O Padre Giacomo Costa sublinhou o facto de o quadro de referência da assembleia continuar a ser a constituição apostólica. Episcopalis Communioe, nomeadamente, os artigos 13º a 18º. "A metodologia proposta está, portanto, em continuidade com a das últimas Assembleias, com algumas variações. Isto deve-se em parte a razões práticas, relacionadas com o aumento do número de membros. Há um aumento do número de bispos: cerca de 20 a mais do que na última Assembleia Geral Ordinária, a de 2018, dado o crescimento do número de bispos no mundo. E há um aumento do número de não-bispos, na sequência do alargamento da participação aprovado pelo Papa Francisco em abril". No total, indicou que há cerca de 370 membros da assembleia, excluindo os peritos, enquanto em 2018 havia 267 padres sinodais, mais cinquenta auditores.

Helena Jeppesen-Spuhler sublinhou o papel dos leigos neste processo: "Não somos simplesmente cristãos de quem se espera que recebam e aceitem regras e prescrições. É agora uma questão de como nós, os fiéis, entendemos a fé cristã no nosso contexto específico. E nos respectivos textos, que resumem os resultados dos processos de escuta e de discernimento, estão reflectidas as nossas preocupações e necessidades. São testemunhos de que estamos a caminho de uma Igreja sinodal.

O Sínodo e o Espírito Santo

O Padre Rafael Simbine Junior, no texto lido pela Irmã Ester Lucas, salientou a importância da Assembleia Continental Sinodal Africana, que "assinalou um marco importante no caminho da Igreja em África rumo à sinodalidade.

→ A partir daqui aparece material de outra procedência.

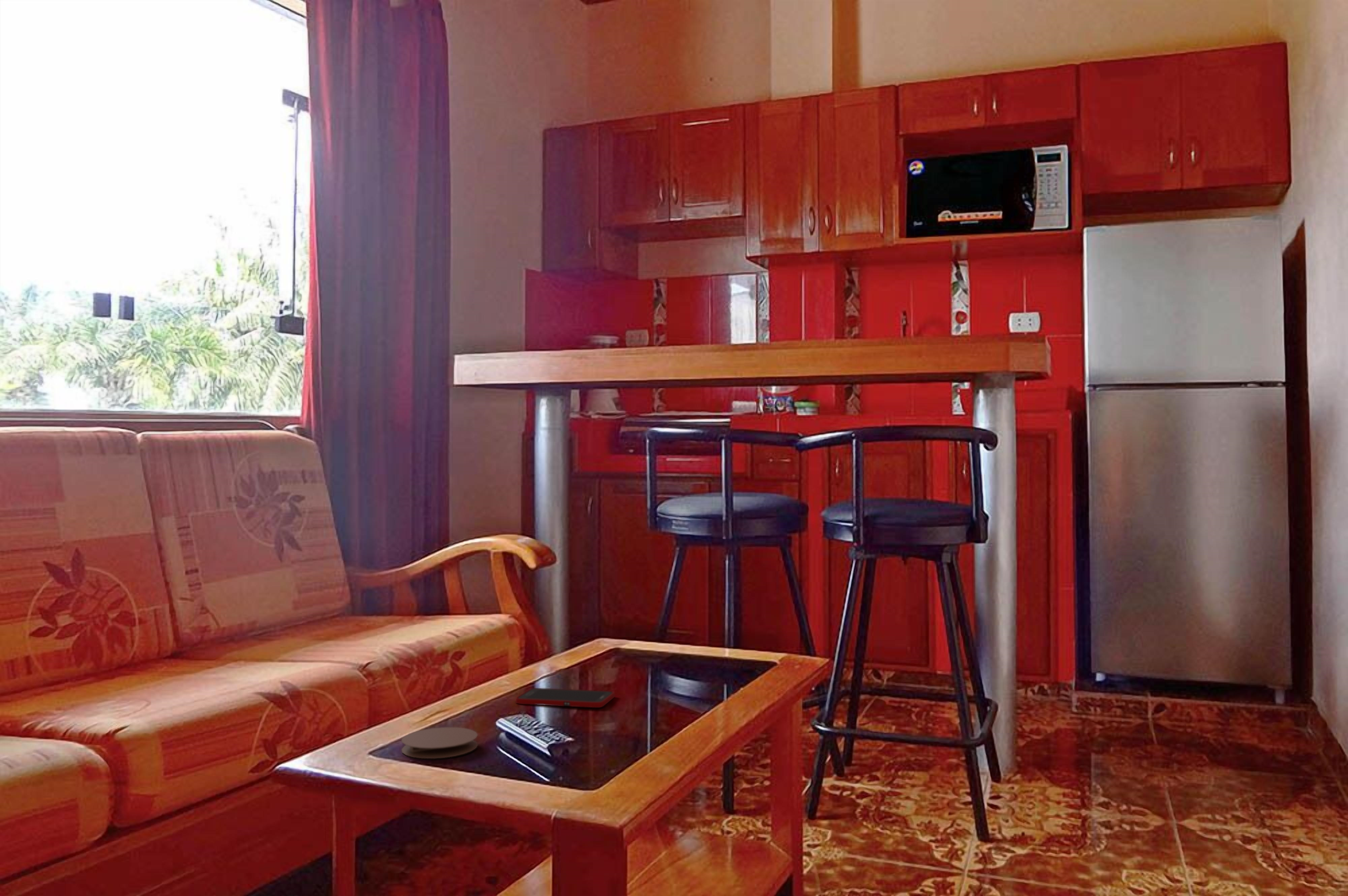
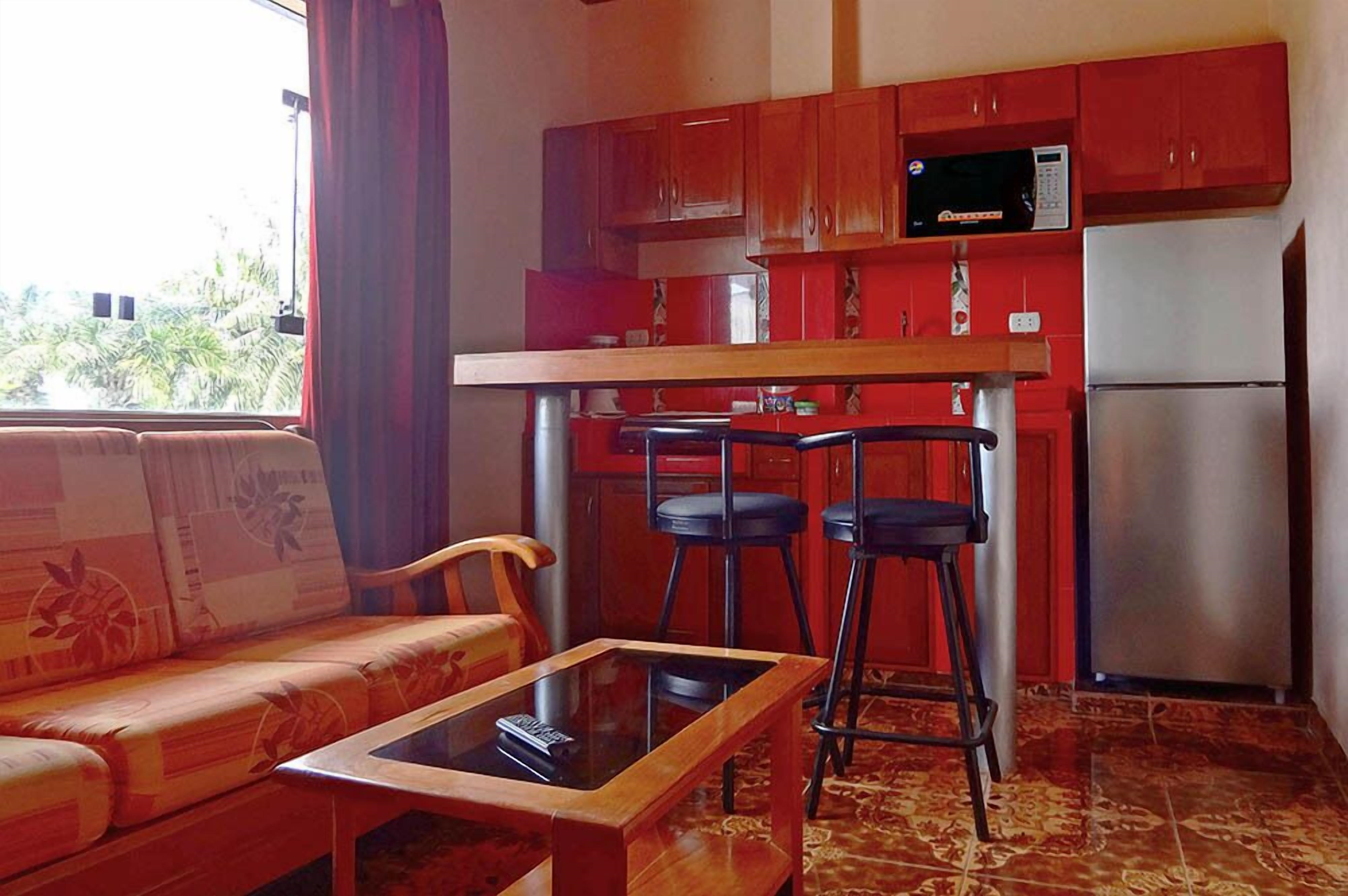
- cell phone [515,687,615,708]
- coaster [401,727,478,759]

Proporcionou uma plataforma inclusiva para os delegados de toda a África e das suas ilhas embarcarem numa viagem sinodal espiritual, guiados pelo Documento para a Etapa Continental".

Por último, Nadia Coppa, Presidente da União Internacional dos Superiores Gerais, indicou que a sinodalidade não é possível sem o Espírito Santo: "A experiência da sinodalidade é, antes de mais, uma experiência do Espírito, é um caminho aberto, não antecipadamente traçado, que se tece através do encontro, do diálogo e da partilha, que vem alargar e modificar a visão de cada um. Ser Igreja sinodal, lê-se no Istrumentum Laboris, é reconhecer a dignidade comum que deriva do Batismo, que torna aqueles que o recebem filhos de Deus, membros da sua família e, portanto, irmãos na Igreja e enviados a cumprir uma missão comum (n. 20)".